The consummate traveler, St. Germain spent most of his days in constant voyage, visiting locales as distant as Turkey, Tibet, Mexico, and throughout the African continent. The whole of Europe was said to be his home.

Another feature of the count’s character was his habit of adopting a new identity with each locale. In Holland he became known as the Count of Surmont; in Belgium as the Marques of Montserrat; in Russia, where he rubbed shoulders with Catherine II, and was named counsel to the Count Alexei Orlov, he became known as General Welldone; in Germany he called himself Crown Prince Rakoczky—but all these identities were discovered to be St. Germain, precipitating his departure.

Other names known for the count include the Marques of Aymar, the Count of Belmar, Count of Soltikov, Major Fraser, Count of Wendome, Count of Monte Cristo, Knight of Schoening, and Zononni.  

Some have wondered if there was a secret meaning attached to his name, as “Saint Germain” didn’t necessarily suggest a location. Others suggest it was an adopted moniker derived from the Latin "Sanctus Germanus," meaning "holy brother."

Death as Well as Life an Enigma

After a charmed life of meeting leaders and dignitaries from around the globe, in 1779 the mysterious count arrived in Eckenförde, Germany, under the guardianship of Prince Carlos of Hesse-Cassel. Some official records say that he passed away in his residence there in the year 1784; however, there is no tombstone in that town bearing his name.

During his stay in Eckenförde, St. Germain would only accept the company of a few individuals, and many believe that he only staged his demise in this German town. Some records indicate that he was nearly 100 years old at this time, though he appeared to be only in his late 40s. Stranger still, a death certificate says he actually died and was buried the same year in Silesia—the current Poland.

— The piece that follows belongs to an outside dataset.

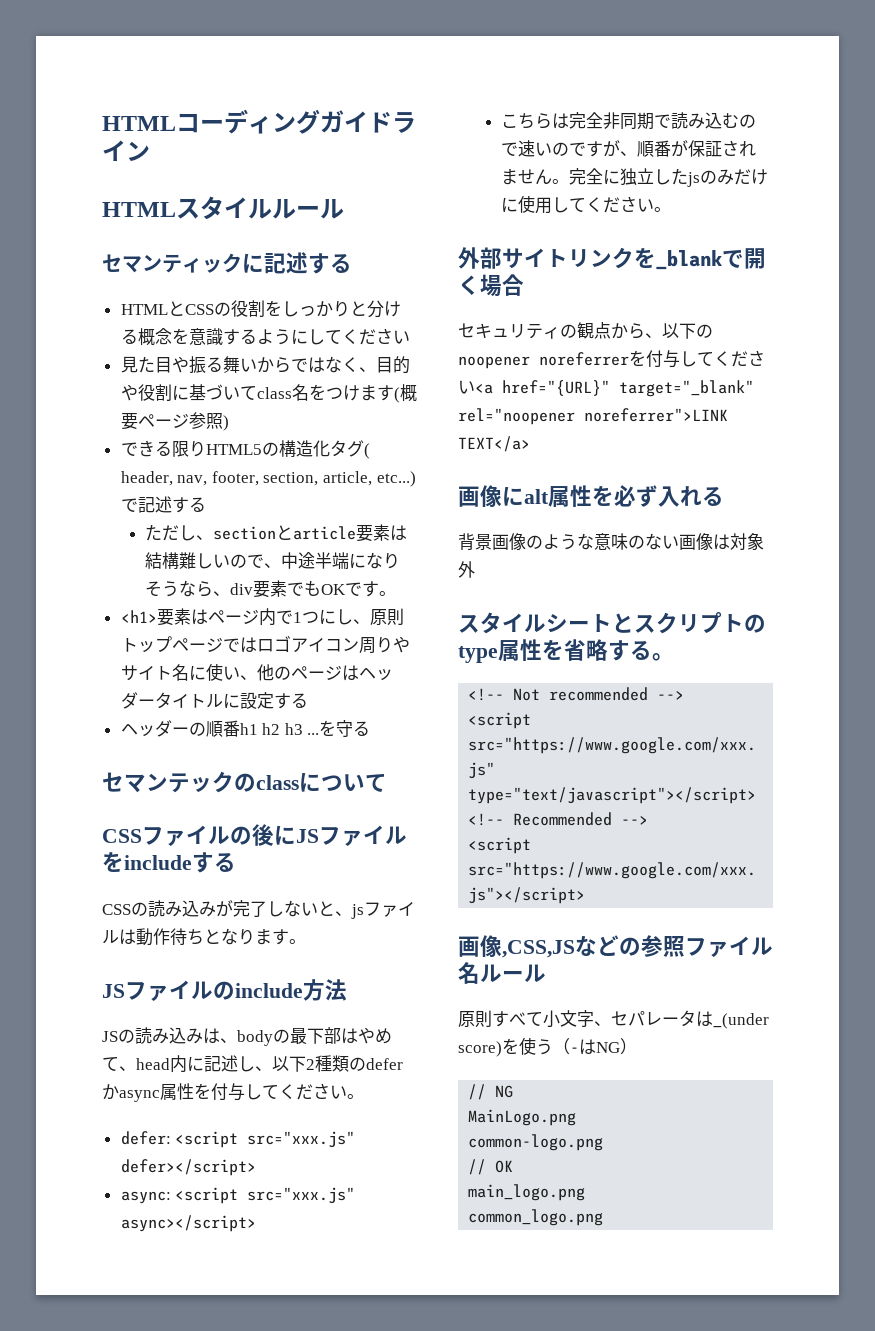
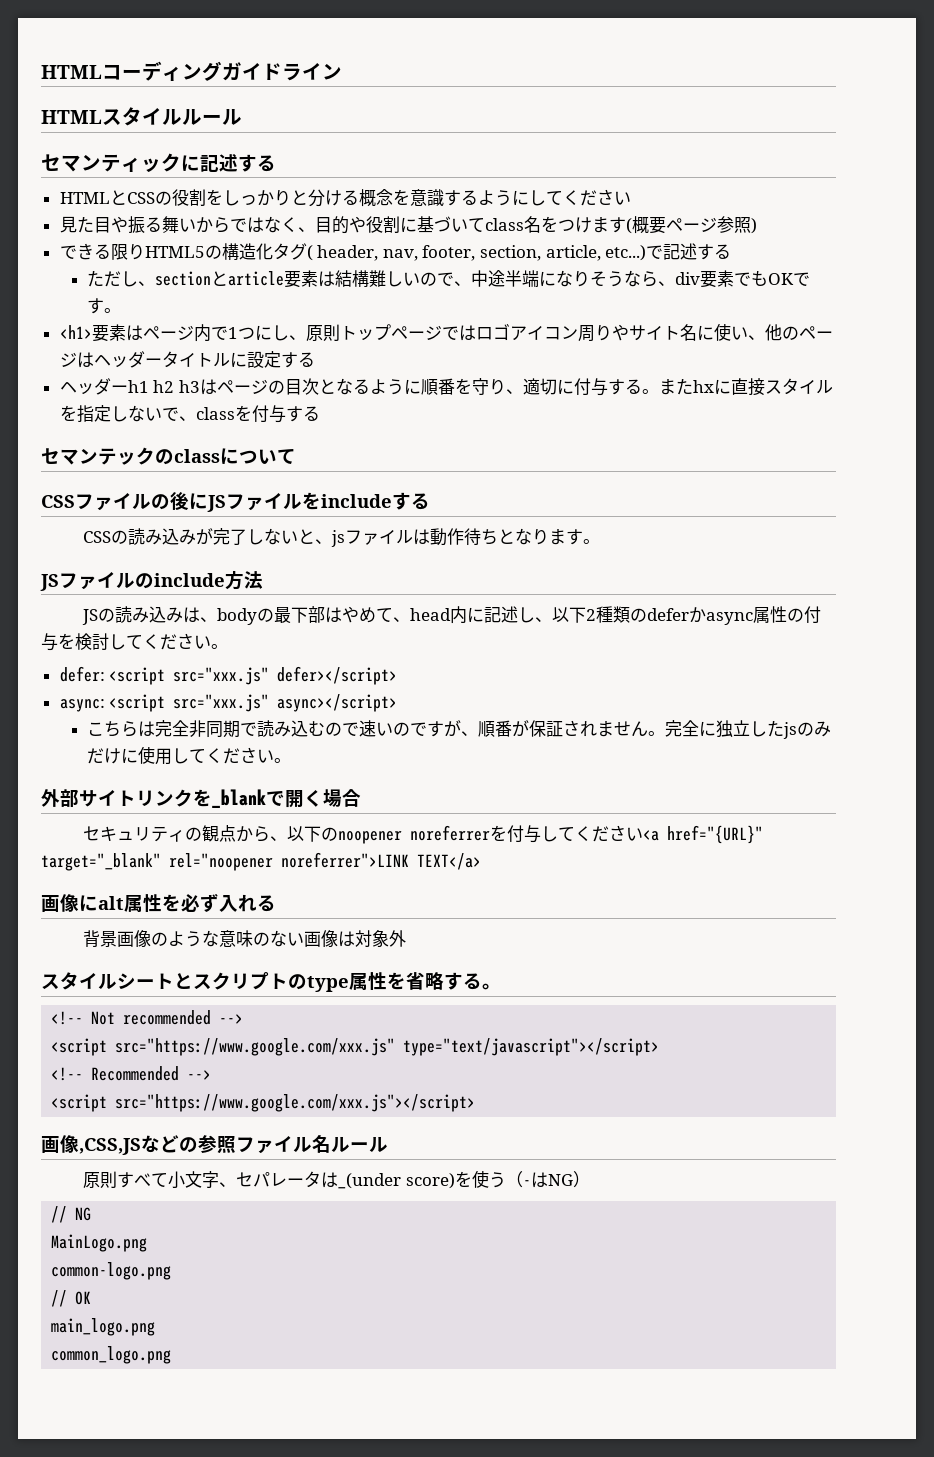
[188,720,240,737] の順番 -> (128, 389) none
[307,720,354,737] ...を守 -> [199,378,833,396] [59,405,303,423] はページの目次となるように順番を守り、適切に付与する。またhxに直接スタイルを指定しないで、classを付与す
[194,1083,245,1101] を付与 -> [786,606,821,624] [41,633,109,651] の付与を検討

In addition to his many achievements, the count is credited with helping to found the United States of America and giving Anton Mesmer the secrets of hypnotism. But his mysterious achievements lived on long past his supposed death. The Count of St. Germain (perhaps not content with the level of confusion in his biography) returned to France again in 1789, radiant and fresh, presenting himself before Queen Marie Antoinette.

From this meeting onward, the history of St. Germain becomes again more confusing. Stories of his purported demise and subsequent post-mortem accomplishments were related by so many people in so many different circumstances that it became impossible to distinguish the truth from the sensational.

Like his birth, and many key details of his life, the count’s death remains a mysterious unknown. Many have even declared that he has never died! In modern times, tales abound that the count (perhaps having found a secret of immortality) had also lived in Ancient Egypt, Imperial Rome, the Middle Ages, and in different regions of modern Europe.

While solid evidence of these claimed events is very scarce (he supposedly posed for a photo with Madame Blavatsky of the Theosophical Society), there are hundreds of historical fantasies afforded to him.

It is said that he inspired Akhenaton and aided in founding a monotheistic religion. He is credited with building the temple of Solomon, and centuries after, founding the Freemasons. Some insist he was born in 1696, as the son of Ferenz Rakoczy II, last king of Transylvania, while others believe he was Christian Rosenkreutz, founder of the Rosicrucians, or even philosopher and scientist Francis Bacon. He is even said to have given secret maps that allowed Christopher Columbus to discover America. Most recently, Richard Chanfray of Paris claimed to be St. Germain in 1972, demonstrating his alchemical abilities on French television.  He committed suicide 11 years later.

To be sure, certain details of the Count’s existence are highly suspect, but who can clearly distinguish the real from the fictitious? And how does he still manage to inspire such intrigue?  Either way, this “immortal” courtier has managed, at the very least, to keep his legend alive.